Towards an Integrated Multi-Track Climate Framework
With the approach of 2012, and the expiration of the initial greenhouse gas targets under the Kyoto Protocol, governments are grappling with how best to advance the international climate effort in the years beyond. The central challenge is as clear as it is formidable: fashioning an international framework ensuring that all of the world's major economies contribute equitably and effectively to the global climate effort.
One way of characterizing the many different proposals put forward by governments, experts, and advocates is in terms of where they fall along a certain continuum: Towards one end are so-called “bottom-up” approaches, which envision the international effort as an aggregation of nationally defined programs put forward by countries on a strictly voluntary basis. At the other end are “top-down” approaches, in which governments negotiate explicit and binding international commitments that in turn shape and drive national policies.

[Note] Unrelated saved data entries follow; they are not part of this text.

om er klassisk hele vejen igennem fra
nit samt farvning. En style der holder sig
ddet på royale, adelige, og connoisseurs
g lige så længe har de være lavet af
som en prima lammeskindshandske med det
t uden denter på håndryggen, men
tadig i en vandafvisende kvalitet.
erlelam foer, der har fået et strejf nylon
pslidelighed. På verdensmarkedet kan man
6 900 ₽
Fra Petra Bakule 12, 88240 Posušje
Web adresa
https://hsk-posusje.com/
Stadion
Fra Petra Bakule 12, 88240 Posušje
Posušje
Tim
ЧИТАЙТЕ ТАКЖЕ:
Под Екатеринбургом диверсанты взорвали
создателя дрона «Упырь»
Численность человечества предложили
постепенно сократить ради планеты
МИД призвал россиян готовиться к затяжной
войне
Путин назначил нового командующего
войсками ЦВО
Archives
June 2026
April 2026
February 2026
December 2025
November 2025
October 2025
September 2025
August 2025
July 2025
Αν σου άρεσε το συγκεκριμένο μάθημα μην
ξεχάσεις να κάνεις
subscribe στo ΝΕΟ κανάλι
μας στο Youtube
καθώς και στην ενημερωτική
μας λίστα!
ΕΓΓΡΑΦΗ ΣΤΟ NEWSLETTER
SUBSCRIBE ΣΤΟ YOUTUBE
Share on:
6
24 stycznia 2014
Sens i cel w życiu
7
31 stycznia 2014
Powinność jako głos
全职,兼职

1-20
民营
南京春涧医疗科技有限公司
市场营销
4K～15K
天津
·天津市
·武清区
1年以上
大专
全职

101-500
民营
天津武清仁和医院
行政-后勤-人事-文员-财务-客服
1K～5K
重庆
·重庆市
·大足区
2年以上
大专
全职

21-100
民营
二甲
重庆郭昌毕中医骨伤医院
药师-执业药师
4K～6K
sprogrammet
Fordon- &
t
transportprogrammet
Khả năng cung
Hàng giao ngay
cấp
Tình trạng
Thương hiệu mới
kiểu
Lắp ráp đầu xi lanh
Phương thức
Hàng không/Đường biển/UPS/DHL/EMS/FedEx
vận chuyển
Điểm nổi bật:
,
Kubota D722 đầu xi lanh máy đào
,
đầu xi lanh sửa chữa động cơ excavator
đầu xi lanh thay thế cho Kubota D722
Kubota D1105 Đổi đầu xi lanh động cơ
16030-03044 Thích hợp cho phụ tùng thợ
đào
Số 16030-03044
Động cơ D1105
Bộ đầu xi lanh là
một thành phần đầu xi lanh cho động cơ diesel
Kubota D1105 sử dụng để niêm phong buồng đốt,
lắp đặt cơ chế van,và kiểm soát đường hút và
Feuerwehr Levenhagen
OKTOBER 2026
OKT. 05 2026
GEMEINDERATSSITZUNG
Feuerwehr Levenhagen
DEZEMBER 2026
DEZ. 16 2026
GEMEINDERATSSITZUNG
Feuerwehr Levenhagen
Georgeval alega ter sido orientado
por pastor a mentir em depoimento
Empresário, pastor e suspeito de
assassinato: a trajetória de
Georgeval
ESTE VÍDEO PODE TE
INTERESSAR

This paper suggests a middle course, one that seeks to introduce “bottom-up” flexibility while retaining the cohesion and reciprocity of “top-down.” We call this an integrated multi-track approach. In this approach, all major economies enter into commitments aimed at reducing or moderating their greenhouse gas (GHG) emissions, but the type of commitment varies. For example, some countries have binding economy-wide emission targets, as under Kyoto, while others commit to implement national policies such as efficiency standards, renewable energy targets, or measures to reduce deforestation.3 Some, in addition, could participate in sectoral agreements on targets, standards, or other measures addressing emissions from particular sectors.